Having a span of control that is too small, will lead to higher costs and extra layers creating an organization that can be disjointed, slow and misaligned. On the other side of the coin, having too large of a span of control can lead to underperformance, lack of quality, lack of good quality leadership time, and turnover.

What is a Manageable Span of Control?

What is the magic number? The reality is, there is no magic number, it depends on circumstances.  When determining how many direct reports a leader should have, there’s four key questions to consider.

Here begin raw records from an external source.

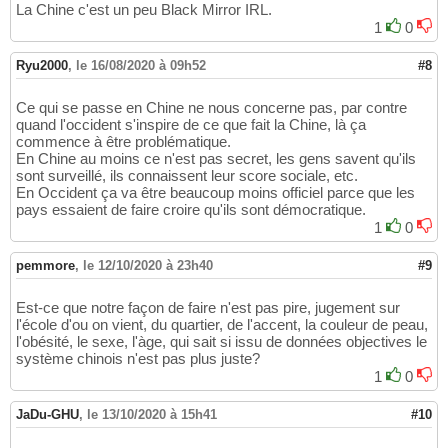
La Chine c'est un peu Black Mirror IRL.
1
0
Ryu2000
,
le 16/08/2020 à 09h52
#8
Ce qui se passe en Chine ne nous concerne pas, par contre
quand l'occident s'inspire de ce que fait la Chine, là ça
commence à être problématique.
En Chine au moins ce n'est pas secret, les gens savent qu'ils
sont surveillé, ils connaissent leur score sociale, etc.
En Occident ça va être beaucoup moins officiel parce que les
pays essaient de faire croire qu'ils sont démocratique.
1
0
pemmore
,
le 12/10/2020 à 23h40
#9
Est-ce que notre façon de faire n'est pas pire, jugement sur
l'école d'ou on vient, du quartier, de l'accent, la couleur de peau,
l'obésité, le sexe, l'àge, qui sait si issu de données objectives le
système chinois n'est pas plus juste?
1
0
JaDu-GHU
,
le 13/10/2020 à 15h41
#10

  1. How much actual work does a leader have to do? By actual work I mean what kind of deliverables do they handle personally. Are they responsible for a lot of individual work? Or do they spend most of their time on managerial and leadership tasks? Large amounts of individual work would indicate a smaller span of control is needed.
  2. How standard is the work that their employees perform? Is a leader managing a department where everybody does virtually the same work like a manufacturing line or an accounts payable department? Or are the workers doing a variety of different things? Generally speaking, the more standardized the work, the larger the span of control can be.
  3. How independent are the people that the leader manages? Is a leader involved heavily in a day to day, minute to minute kind of stuff, or do they only get involved with exceptions? The rule of thumb here is, the more independent people are, larger the span of control can be for the leader.
  4. What is the learning curve for new people? How long does it take for them to become self-sufficient? And how much work does it take for the leader to help bring them up to speed? The longer the learning curve the smaller the span of control should be but with one caveat. Having a team with high tenure and low turnover will lessen the importance of this question.

The bottom line is that although it is tempting when designing your organization to pile on a lot of direct reports it’s important to take a rational, thoughtful approach to making these decisions.

Getting this right will make a huge difference in effectiveness of your organization, and the success of your business. Take the time to look at the spans of control of your organization today. You will no doubt learn a few things. And you may even find that the true cause behind some of these nagging people problems that just never seem to go away.